Apoe Knockout mouse — liver specific context
Apoe influences lipoprotein metabolism and is a cornerstone of cardiovascular and Alzheimer disease research. The humanized alleles at this locus helped translate diet studies and immunotherapy ideas into preclinical formats that match human isoforms. Knockout and tissue restricted designs still matter when the question is receptor biology in liver versus microglia. Many cohorts now combine humanized Apoe with pathological transgenes for head to head comparisons.
Whole body loss of Apoe gives the clearest readout when the question is whether the gene is required at all. Follow up tissue work may still move to a conditional allele if lethality or compensation appears. For liver work, plan Cre specificity, reporter crosses, and baseline phenotyping before you scale.
Catalog options
A conventional knockout answers whether the gene is required broadly. When liver is the organ of interest, a global null can still be informative if viability is acceptable and you want the simplest genotype. If the null is harsh, a floxed allele with a regional Cre is the safer long term platform.
| Model | Type | Category | Availability | Catalog # | |
|---|---|---|---|---|---|
| Apoe-KO(2) | Knockout | KO/CKO mice, disease model mice | live | KO 190565 | Inquire |
Why this approach
A conventional knockout answers whether the gene is required broadly. When neuron is the organ of interest, a global null can still be informative if viability is acceptable and you want the simplest genotype. If the null is harsh, a floxed allele with a regional Cre is the safer long term platform.
Build timeline and pricing
Expect roughly twenty six weeks to study ready animals for many standard conditional crosses after contract start. We return quotes in about twenty four hours and map milestones for genotyping, QC, and dispatch.
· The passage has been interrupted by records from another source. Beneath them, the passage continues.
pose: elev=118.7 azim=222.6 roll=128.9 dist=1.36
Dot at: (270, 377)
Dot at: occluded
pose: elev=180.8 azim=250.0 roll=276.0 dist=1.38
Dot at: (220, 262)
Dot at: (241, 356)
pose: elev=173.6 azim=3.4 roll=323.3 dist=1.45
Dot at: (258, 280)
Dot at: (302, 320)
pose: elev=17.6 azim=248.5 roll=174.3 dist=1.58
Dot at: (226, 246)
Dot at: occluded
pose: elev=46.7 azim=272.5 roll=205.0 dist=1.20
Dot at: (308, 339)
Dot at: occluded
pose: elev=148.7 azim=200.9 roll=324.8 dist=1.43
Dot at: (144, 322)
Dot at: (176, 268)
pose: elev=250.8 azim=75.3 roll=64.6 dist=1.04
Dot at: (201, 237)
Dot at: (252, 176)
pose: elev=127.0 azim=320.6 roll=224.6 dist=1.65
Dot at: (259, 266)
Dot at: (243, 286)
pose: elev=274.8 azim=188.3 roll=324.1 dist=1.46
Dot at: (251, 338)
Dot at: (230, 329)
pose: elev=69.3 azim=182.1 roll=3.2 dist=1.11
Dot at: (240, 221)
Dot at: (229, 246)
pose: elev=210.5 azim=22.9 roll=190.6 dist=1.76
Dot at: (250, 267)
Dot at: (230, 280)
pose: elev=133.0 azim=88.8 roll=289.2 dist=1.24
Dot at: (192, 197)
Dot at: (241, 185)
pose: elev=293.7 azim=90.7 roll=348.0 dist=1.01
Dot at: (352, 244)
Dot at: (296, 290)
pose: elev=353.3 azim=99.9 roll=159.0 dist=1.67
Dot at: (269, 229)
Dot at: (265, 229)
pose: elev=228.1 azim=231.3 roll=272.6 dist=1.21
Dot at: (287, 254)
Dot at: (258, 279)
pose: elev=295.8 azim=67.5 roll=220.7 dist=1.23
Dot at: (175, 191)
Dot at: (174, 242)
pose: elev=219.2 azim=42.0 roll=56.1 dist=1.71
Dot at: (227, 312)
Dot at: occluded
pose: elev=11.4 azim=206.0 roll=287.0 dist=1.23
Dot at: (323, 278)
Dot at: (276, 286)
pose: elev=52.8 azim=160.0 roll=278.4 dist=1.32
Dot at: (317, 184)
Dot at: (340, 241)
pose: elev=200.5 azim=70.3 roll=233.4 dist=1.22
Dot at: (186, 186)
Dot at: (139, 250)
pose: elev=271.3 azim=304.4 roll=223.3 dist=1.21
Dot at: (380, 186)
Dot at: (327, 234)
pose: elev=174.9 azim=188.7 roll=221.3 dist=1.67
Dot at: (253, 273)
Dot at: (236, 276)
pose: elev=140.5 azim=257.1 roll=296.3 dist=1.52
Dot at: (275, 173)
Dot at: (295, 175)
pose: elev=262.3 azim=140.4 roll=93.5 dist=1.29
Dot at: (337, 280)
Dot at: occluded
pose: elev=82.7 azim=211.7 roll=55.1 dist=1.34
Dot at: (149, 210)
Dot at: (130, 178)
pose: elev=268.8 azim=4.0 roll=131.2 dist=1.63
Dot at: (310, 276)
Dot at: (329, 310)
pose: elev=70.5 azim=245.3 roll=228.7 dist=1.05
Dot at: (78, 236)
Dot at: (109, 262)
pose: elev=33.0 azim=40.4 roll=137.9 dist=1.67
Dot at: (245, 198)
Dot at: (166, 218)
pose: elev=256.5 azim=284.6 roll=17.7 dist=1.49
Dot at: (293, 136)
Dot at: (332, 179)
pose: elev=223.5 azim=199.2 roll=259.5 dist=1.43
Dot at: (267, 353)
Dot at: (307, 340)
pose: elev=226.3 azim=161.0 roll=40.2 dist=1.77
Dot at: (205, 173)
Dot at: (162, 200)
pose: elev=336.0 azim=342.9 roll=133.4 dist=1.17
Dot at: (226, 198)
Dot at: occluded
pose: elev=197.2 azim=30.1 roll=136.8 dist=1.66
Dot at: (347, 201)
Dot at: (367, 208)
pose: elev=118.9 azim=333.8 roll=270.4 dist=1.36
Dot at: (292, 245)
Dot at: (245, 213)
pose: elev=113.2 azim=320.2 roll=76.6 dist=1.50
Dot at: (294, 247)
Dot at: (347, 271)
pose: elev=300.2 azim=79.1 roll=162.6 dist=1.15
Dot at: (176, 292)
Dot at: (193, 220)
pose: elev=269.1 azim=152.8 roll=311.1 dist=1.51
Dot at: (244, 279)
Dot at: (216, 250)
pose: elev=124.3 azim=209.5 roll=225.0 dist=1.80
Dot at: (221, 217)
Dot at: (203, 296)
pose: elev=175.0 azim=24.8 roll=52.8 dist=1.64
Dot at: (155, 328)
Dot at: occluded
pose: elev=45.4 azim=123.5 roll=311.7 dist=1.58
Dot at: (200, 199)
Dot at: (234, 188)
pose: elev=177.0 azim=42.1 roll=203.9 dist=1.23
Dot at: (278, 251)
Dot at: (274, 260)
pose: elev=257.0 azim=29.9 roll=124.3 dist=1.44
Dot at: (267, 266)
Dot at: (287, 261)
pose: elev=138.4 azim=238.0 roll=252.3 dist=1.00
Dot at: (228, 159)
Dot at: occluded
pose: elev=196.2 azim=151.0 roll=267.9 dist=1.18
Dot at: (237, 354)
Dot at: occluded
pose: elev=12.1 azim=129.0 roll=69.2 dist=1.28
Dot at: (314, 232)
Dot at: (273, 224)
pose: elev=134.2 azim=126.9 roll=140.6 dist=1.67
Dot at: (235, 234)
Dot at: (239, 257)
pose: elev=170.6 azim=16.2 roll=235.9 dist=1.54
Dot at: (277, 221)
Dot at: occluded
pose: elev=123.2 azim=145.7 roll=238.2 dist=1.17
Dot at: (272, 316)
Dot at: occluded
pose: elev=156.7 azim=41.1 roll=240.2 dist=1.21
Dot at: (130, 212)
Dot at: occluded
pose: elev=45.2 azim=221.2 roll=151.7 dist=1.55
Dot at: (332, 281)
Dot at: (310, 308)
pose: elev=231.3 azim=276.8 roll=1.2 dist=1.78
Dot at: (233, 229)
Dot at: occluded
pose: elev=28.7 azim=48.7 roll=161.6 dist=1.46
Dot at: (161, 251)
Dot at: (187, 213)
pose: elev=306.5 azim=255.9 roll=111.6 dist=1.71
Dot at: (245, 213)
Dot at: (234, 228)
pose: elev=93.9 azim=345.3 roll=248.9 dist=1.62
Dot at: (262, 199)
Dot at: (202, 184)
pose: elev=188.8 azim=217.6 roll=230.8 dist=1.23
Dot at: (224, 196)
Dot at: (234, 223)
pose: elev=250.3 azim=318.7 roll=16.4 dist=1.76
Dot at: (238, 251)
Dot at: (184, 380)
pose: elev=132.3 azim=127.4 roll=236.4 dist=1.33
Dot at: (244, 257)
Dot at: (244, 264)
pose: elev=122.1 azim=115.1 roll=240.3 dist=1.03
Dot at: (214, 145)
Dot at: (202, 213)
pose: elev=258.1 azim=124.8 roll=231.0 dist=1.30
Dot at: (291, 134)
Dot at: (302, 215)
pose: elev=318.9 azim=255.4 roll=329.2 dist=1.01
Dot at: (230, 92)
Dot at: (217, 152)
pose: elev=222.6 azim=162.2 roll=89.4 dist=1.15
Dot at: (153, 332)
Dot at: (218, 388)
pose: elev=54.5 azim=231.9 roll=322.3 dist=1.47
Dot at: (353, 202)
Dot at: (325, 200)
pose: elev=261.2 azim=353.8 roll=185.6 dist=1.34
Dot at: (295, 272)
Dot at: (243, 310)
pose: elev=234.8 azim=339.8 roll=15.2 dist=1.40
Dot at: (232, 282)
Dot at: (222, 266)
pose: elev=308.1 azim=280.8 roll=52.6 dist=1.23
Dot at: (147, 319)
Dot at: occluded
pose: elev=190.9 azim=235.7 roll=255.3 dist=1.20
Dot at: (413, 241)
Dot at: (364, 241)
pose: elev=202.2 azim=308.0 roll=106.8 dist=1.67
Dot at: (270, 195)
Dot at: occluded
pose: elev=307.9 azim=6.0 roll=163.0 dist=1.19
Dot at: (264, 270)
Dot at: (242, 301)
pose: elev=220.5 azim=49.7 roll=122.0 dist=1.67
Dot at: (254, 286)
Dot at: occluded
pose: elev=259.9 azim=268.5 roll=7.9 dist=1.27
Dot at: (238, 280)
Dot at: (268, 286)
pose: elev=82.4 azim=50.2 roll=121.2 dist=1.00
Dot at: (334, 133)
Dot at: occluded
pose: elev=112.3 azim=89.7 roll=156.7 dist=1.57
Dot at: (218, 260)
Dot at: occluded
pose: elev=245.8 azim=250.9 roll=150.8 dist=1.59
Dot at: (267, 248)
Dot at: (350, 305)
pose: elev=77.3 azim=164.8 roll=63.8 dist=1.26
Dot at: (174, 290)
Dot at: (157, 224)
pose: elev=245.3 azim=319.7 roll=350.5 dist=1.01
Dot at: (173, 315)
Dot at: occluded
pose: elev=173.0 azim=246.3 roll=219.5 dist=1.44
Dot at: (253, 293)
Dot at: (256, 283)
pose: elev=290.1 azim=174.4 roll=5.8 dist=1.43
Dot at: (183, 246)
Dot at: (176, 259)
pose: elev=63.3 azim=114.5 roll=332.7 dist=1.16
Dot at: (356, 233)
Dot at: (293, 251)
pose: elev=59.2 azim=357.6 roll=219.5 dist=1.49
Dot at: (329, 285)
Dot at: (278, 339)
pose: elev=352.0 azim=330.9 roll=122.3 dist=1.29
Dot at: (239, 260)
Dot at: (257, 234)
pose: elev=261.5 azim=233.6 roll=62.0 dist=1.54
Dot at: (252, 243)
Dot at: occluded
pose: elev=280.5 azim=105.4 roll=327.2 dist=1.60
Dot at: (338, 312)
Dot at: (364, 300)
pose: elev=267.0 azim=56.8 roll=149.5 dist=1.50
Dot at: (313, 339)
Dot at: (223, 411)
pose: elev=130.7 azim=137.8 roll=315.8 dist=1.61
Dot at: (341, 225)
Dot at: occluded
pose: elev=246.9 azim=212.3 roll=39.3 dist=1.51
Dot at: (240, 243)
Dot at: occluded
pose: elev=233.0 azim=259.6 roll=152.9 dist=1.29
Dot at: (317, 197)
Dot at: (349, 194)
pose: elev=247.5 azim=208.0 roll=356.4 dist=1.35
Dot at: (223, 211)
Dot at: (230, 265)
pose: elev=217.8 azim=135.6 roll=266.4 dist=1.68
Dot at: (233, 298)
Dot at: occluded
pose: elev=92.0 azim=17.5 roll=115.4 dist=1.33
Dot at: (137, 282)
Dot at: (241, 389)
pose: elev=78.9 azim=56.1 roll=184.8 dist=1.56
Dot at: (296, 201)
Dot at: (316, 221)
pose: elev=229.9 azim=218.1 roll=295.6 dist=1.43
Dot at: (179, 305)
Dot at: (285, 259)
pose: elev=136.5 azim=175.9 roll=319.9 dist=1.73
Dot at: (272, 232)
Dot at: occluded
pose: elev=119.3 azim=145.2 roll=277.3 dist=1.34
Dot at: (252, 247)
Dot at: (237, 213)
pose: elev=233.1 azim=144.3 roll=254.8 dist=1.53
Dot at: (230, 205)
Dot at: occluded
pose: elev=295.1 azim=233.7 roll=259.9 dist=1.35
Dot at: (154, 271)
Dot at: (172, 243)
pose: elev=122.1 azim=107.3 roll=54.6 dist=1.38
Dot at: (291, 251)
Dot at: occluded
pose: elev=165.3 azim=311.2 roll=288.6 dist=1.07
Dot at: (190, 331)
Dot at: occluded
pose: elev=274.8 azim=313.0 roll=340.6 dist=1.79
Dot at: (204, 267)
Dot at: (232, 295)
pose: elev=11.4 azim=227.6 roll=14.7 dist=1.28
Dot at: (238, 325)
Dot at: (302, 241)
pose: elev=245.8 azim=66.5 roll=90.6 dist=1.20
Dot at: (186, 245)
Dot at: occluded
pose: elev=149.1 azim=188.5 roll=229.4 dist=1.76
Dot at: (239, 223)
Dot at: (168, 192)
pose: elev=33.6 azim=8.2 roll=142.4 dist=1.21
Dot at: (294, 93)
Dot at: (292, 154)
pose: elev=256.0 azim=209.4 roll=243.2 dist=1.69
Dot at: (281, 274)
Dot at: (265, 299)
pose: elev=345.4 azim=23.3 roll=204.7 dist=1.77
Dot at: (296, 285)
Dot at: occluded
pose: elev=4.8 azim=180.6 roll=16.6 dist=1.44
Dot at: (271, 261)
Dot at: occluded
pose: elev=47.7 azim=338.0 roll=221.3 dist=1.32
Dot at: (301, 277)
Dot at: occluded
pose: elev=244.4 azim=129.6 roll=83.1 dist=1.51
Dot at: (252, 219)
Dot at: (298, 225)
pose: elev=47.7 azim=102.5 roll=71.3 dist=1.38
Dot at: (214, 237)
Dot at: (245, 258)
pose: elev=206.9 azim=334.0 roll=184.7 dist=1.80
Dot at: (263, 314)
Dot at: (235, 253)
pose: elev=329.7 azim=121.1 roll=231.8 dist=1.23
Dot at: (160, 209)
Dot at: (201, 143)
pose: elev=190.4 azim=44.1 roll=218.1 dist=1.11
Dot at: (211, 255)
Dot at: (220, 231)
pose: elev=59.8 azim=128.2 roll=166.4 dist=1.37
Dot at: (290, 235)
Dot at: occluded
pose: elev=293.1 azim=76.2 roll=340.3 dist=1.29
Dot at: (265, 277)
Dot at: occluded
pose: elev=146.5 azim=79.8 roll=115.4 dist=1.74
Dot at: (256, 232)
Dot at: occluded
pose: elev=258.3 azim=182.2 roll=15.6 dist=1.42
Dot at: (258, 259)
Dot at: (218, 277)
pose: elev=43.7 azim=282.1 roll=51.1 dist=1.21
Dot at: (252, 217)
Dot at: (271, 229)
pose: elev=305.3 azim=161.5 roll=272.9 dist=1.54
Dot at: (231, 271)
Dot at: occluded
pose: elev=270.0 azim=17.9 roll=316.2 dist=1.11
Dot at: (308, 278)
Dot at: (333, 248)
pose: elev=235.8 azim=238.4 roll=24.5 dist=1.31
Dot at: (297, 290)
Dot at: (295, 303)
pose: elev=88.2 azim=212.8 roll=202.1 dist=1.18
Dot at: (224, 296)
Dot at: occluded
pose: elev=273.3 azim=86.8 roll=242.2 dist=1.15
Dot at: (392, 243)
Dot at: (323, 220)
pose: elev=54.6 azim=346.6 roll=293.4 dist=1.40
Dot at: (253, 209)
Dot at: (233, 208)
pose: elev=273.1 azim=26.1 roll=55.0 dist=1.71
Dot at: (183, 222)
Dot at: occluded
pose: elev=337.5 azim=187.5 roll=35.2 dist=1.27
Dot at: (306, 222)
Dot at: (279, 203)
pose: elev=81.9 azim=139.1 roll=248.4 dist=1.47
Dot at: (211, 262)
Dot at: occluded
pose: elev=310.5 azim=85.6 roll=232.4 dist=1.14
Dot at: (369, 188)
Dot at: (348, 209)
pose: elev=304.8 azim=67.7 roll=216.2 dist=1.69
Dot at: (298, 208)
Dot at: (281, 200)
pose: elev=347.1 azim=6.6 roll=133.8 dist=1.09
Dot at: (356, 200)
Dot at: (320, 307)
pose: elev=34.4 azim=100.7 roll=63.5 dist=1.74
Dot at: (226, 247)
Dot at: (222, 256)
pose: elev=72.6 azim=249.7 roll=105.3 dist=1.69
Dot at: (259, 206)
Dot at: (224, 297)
Open the request quote formFAQ
How long does a Apoe knockout project take?
Most custom knockout projects run near twenty six weeks from contract activation to study ready animals when breeding is straightforward. Complex humanization or multi allele stacks can add time. We return detailed quotes within about twenty four hours so you can align cohort start dates with grant or IND milestones.
Is Apoe knockout embryonic lethal in mice?
Lethality depends on genetic background and exact allele design. Some Apoe germline knockouts are viable, others require conditional alleles or mixed backgrounds. We review publications and our own experience, then recommend floxed versus null approaches before you commit.
Which Cre driver is best for liver specific focused experiments?
Driver choice depends on onset timing, recombination efficiency, and known leak patterns. We map your organ and cell type to a short list of proven Cre lines, then discuss reporter crosses and controls. Your query highlights liver specific as a primary axis, which we treat as the starting point for driver selection.
Do you ship live Apoe animals?
When catalog lines are live, we ship with health certificates and QC documentation. If your exact combo is not listed, we quote a custom project with cryo or live dispatch options depending on cohort timing and geography.
How do I request a quote for Apoe?
Use the catalog inquire buttons or the request quote form with your allele goal, Cre plan if any, strain background, and cohort size. A PhD led team responds with pricing, milestones, and the fastest path to experimental animals.